• Job item: Transcribe all of the records word for word, but omit the pictures.

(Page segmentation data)
★ ★ ★

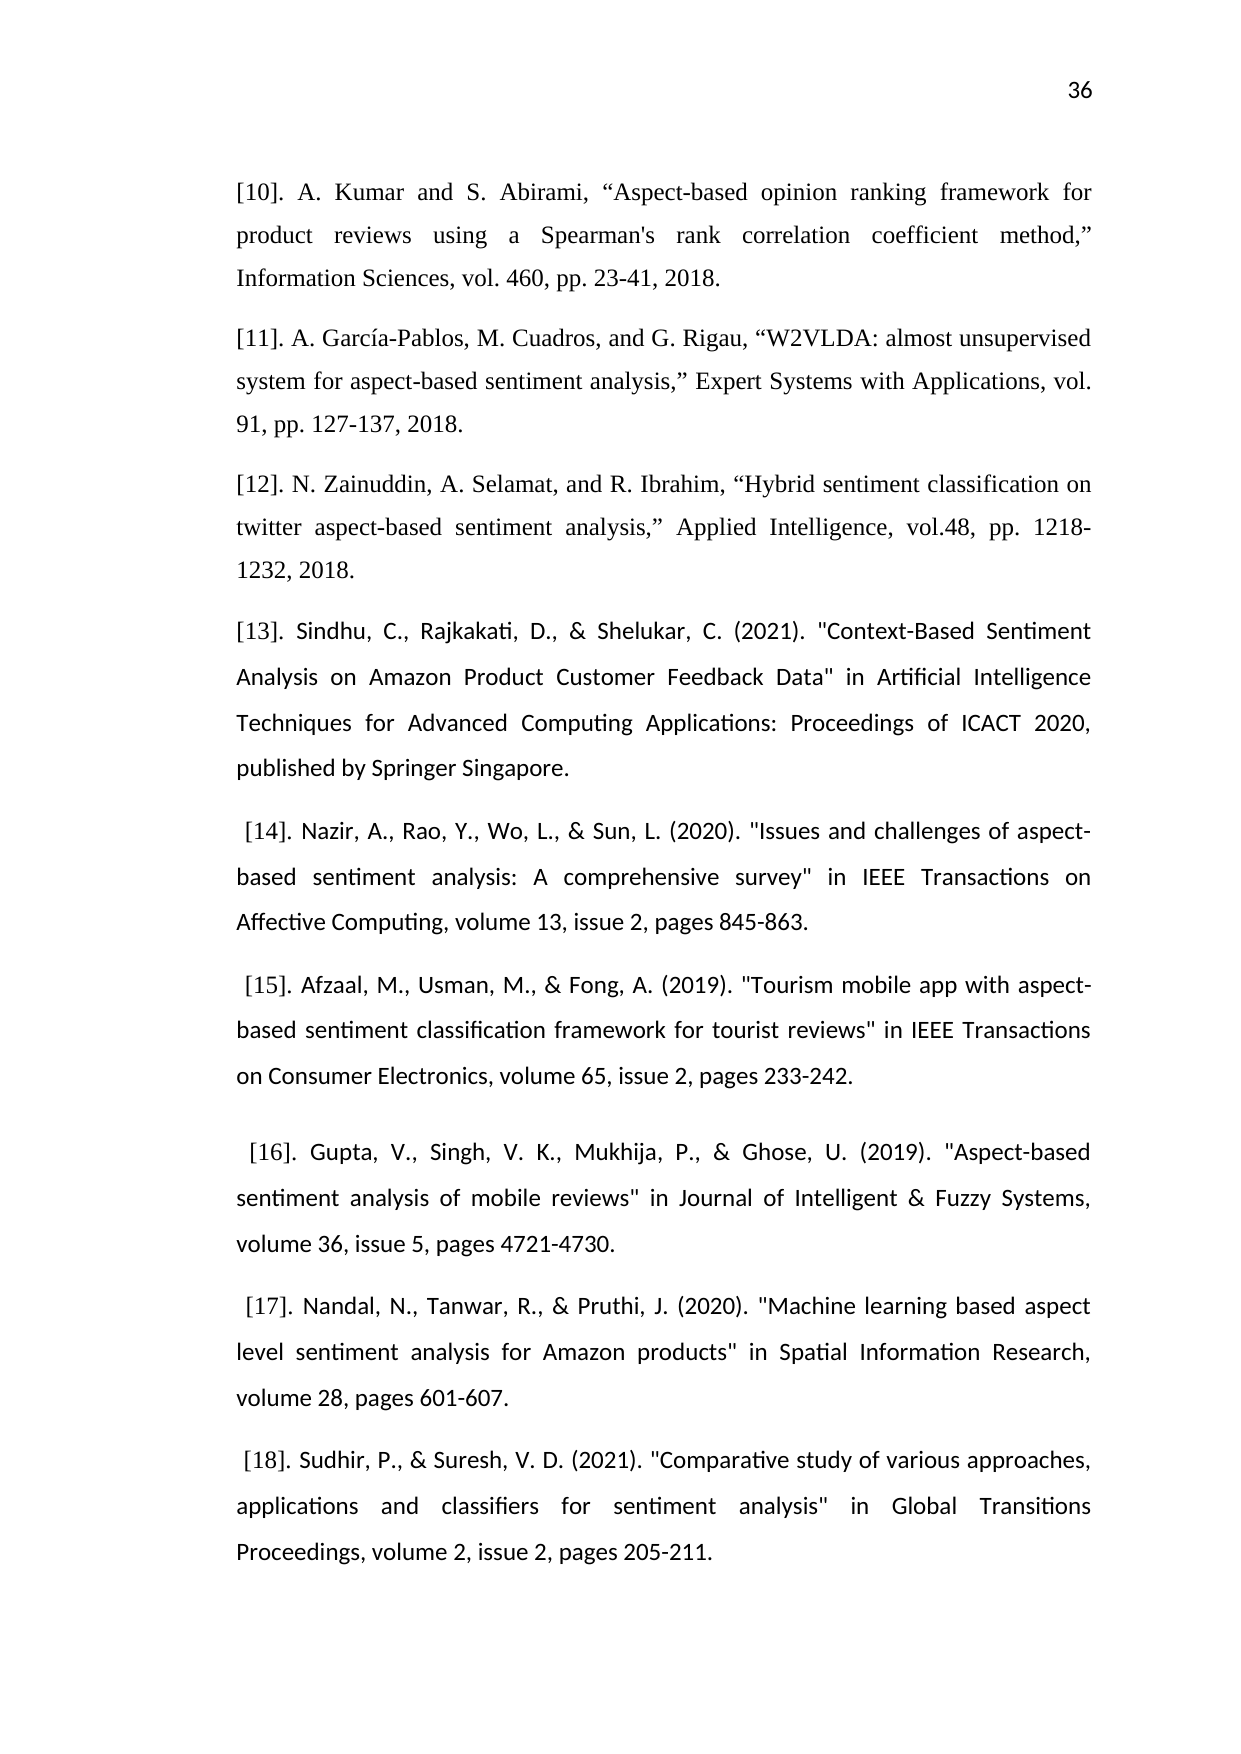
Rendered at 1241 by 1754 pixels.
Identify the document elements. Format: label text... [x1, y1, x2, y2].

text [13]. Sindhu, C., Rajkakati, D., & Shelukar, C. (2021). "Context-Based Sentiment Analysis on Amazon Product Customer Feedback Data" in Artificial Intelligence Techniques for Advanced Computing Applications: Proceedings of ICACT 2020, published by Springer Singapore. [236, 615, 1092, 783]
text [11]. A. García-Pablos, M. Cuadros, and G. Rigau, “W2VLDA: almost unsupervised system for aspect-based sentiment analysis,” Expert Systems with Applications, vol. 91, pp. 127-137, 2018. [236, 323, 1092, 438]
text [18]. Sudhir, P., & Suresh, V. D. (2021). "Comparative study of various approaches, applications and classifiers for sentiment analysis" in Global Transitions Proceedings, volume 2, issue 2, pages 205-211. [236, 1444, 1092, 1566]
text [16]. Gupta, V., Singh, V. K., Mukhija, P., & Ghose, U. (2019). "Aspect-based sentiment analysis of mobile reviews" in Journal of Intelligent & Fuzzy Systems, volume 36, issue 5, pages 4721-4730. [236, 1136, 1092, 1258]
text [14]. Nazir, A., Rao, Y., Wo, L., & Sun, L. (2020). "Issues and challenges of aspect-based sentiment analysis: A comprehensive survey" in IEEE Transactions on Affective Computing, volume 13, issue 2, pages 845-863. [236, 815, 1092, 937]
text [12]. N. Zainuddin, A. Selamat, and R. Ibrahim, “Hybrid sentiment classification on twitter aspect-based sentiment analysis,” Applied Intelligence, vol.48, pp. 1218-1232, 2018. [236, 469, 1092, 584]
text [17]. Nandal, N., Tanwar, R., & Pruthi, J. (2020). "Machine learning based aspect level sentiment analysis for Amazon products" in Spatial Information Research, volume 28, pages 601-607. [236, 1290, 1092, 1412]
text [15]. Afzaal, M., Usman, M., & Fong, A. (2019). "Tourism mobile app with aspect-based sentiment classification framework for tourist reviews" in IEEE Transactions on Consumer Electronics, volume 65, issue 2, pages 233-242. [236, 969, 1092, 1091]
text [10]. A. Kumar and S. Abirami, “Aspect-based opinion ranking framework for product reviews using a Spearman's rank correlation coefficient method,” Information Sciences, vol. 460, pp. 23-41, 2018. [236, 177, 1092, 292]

★ ★ ★

• Solved exercise:
Rendered at 1241 by 1754 pixels.
Identify the document elements. Format: label text... [x1, y1, x2, y2].

text [13]. Sindhu, C., Rajkakati, D., & Shelukar, C. (2021). "Context-Based Sentiment Analysis on Amazon Product Customer Feedback Data" in Artificial Intelligence Techniques for Advanced Computing Applications: Proceedings of ICACT 2020, published by Springer Singapore. [236, 615, 1092, 783]
text [11]. A. García-Pablos, M. Cuadros, and G. Rigau, “W2VLDA: almost unsupervised system for aspect-based sentiment analysis,” Expert Systems with Applications, vol. 91, pp. 127-137, 2018. [236, 323, 1092, 438]
text [18]. Sudhir, P., & Suresh, V. D. (2021). "Comparative study of various approaches, applications and classifiers for sentiment analysis" in Global Transitions Proceedings, volume 2, issue 2, pages 205-211. [236, 1444, 1092, 1566]
text [16]. Gupta, V., Singh, V. K., Mukhija, P., & Ghose, U. (2019). "Aspect-based sentiment analysis of mobile reviews" in Journal of Intelligent & Fuzzy Systems, volume 36, issue 5, pages 4721-4730. [236, 1136, 1092, 1258]
text [14]. Nazir, A., Rao, Y., Wo, L., & Sun, L. (2020). "Issues and challenges of aspect-based sentiment analysis: A comprehensive survey" in IEEE Transactions on Affective Computing, volume 13, issue 2, pages 845-863. [236, 815, 1092, 937]
text [12]. N. Zainuddin, A. Selamat, and R. Ibrahim, “Hybrid sentiment classification on twitter aspect-based sentiment analysis,” Applied Intelligence, vol.48, pp. 1218-1232, 2018. [236, 469, 1092, 584]
text [17]. Nandal, N., Tanwar, R., & Pruthi, J. (2020). "Machine learning based aspect level sentiment analysis for Amazon products" in Spatial Information Research, volume 28, pages 601-607. [236, 1290, 1092, 1412]
text [15]. Afzaal, M., Usman, M., & Fong, A. (2019). "Tourism mobile app with aspect-based sentiment classification framework for tourist reviews" in IEEE Transactions on Consumer Electronics, volume 65, issue 2, pages 233-242. [236, 969, 1092, 1091]
text [10]. A. Kumar and S. Abirami, “Aspect-based opinion ranking framework for product reviews using a Spearman's rank correlation coefficient method,” Information Sciences, vol. 460, pp. 23-41, 2018. [236, 177, 1092, 292]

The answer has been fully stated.